New research done by the Insurance Institute for Highway Safety (IIHS) show that during a period of more than twenty years (1873 – 1995), there have been 33,000 fatalities arising from increases in speed limit in the United States. Charles Farmer, IIHS vice president for research and statistical services, opines that car accident deaths would have been fewer in the same study period if states had not increased their speed limits.

Here’s a historical recap of the raise in speed limits in the US.

In 1073, when fuel was scarce, Congress passed a measure requiring states to set a 55 mph as speed limit in order for them to receive their share of highway funds. This was known as the National Maximum Speed Limit. Although concern over safety was not the main goal of the measure, car crash fatalities decreased considerably. In 1987, with fuel availability no longer a threat, Congress allowed the states to raise speed limits to 65 mph on rural interstate highways. In 1995, this law was totally scrapped.

As expected, the increase in fatalities followed the repeal of the law limiting speed limits. And it is still increasing up to the present. Texas has the highest speed limit at 85 mph and six other states have set their limits at 80 mph.

Taking other factors into consideration, including variables in unemployment, rising number of drivers ages 16 – 24 and alcohol intake, the IIHS research found that an increase of 5 mph in a state’s maximum limit resulted in a 4 percent rise in deaths from car crashes.

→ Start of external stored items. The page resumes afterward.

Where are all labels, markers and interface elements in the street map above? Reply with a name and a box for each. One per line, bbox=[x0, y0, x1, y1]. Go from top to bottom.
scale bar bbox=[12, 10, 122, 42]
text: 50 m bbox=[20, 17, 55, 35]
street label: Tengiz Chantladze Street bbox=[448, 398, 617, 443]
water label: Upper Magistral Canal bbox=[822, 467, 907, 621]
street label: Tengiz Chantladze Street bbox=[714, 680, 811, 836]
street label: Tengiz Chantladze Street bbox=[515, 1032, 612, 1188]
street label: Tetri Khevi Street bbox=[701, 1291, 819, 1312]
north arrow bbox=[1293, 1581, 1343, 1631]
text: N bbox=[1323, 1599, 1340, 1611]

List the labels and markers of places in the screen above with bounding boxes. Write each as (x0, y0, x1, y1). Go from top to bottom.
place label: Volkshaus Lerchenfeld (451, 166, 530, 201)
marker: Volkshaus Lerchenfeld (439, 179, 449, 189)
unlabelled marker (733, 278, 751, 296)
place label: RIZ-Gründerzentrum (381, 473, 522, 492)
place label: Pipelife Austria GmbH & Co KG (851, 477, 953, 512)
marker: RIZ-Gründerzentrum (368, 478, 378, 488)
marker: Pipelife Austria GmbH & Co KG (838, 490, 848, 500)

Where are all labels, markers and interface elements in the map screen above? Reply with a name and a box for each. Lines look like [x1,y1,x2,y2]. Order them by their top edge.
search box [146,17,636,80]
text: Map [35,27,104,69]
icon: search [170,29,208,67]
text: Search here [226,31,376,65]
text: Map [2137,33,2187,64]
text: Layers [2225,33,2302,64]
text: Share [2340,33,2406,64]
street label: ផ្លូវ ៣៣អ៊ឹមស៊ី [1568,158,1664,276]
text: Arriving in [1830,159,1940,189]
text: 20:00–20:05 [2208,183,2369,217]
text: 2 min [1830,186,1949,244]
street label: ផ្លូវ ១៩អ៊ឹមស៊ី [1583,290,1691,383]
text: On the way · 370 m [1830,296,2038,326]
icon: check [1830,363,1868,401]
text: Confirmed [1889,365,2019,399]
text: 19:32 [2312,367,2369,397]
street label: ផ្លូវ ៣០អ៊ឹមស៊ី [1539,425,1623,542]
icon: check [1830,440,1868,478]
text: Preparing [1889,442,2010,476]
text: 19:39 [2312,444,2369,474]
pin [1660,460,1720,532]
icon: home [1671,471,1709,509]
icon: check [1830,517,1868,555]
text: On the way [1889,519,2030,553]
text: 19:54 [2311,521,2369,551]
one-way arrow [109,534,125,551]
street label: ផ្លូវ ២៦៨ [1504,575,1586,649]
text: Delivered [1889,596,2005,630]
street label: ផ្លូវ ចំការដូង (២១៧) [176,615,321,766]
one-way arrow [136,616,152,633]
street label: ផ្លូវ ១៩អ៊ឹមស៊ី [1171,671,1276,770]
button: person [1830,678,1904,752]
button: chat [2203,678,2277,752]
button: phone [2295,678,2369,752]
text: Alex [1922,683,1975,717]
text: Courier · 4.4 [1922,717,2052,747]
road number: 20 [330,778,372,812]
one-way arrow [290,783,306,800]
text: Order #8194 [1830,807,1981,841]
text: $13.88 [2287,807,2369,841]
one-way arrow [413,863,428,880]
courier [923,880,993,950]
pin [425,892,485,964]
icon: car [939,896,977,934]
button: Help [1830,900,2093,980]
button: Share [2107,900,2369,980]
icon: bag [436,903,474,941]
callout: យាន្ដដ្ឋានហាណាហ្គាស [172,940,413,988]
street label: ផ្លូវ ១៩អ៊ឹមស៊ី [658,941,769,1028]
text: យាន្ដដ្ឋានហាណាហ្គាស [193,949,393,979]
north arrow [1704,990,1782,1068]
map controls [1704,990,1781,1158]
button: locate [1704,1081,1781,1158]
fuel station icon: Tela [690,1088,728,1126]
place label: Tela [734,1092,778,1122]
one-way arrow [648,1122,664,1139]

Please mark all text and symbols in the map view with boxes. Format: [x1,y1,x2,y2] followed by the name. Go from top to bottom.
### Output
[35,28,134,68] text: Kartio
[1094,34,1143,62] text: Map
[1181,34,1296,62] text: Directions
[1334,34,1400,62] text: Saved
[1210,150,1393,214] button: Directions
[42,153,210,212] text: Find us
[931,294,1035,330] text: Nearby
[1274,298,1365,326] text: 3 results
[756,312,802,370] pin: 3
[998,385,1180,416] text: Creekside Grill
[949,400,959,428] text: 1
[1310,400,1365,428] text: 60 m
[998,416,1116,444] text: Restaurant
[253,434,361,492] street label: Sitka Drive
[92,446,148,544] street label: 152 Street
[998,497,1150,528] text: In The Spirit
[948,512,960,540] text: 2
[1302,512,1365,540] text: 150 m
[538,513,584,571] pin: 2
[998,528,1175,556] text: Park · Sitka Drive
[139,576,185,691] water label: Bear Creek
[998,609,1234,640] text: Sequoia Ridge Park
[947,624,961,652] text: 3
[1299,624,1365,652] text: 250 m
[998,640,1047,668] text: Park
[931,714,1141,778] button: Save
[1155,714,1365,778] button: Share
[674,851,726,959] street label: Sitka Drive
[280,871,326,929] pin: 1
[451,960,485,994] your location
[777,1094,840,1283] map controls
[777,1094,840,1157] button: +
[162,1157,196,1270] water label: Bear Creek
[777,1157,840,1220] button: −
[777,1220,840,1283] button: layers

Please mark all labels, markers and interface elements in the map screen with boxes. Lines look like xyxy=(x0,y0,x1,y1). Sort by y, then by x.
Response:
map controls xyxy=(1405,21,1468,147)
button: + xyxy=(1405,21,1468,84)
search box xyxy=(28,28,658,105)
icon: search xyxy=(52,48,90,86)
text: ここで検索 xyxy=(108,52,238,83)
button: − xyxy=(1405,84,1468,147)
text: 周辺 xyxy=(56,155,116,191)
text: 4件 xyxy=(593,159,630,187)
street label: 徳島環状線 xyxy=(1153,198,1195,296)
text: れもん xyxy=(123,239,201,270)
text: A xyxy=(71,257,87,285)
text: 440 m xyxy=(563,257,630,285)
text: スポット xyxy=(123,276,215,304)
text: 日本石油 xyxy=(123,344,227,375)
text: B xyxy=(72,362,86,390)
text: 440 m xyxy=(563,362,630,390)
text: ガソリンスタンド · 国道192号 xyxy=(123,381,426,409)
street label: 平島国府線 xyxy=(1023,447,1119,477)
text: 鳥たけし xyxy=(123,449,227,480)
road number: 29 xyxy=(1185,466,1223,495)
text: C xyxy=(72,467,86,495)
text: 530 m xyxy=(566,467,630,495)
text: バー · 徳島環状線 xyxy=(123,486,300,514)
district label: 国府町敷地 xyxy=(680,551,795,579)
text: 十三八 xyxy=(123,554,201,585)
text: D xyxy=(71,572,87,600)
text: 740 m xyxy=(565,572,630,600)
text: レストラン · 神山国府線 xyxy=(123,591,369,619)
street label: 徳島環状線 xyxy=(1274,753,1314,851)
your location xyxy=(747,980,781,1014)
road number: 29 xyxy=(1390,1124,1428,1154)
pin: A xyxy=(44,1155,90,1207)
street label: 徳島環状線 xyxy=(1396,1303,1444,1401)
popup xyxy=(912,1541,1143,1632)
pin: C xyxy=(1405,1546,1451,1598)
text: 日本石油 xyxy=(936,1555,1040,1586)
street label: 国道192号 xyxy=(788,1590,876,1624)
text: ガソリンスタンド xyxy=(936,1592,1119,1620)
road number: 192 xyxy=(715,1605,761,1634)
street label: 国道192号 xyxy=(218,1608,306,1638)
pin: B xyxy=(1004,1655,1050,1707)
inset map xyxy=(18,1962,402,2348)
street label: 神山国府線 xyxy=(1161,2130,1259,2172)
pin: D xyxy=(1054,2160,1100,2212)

The 33,000 fatalities is also possibly a lower figure than the actual because only the increases in rural interstates were considered; yet speed limits for urban interstates have also been raised in several other states. Further, the speed limit raise in some states were not included in the study. Farmer says there is no reversal in the trend for increasing maximum speed limits and it is up to the state officials to consider the fatal consequences of increasing speed limits should they choose to do so.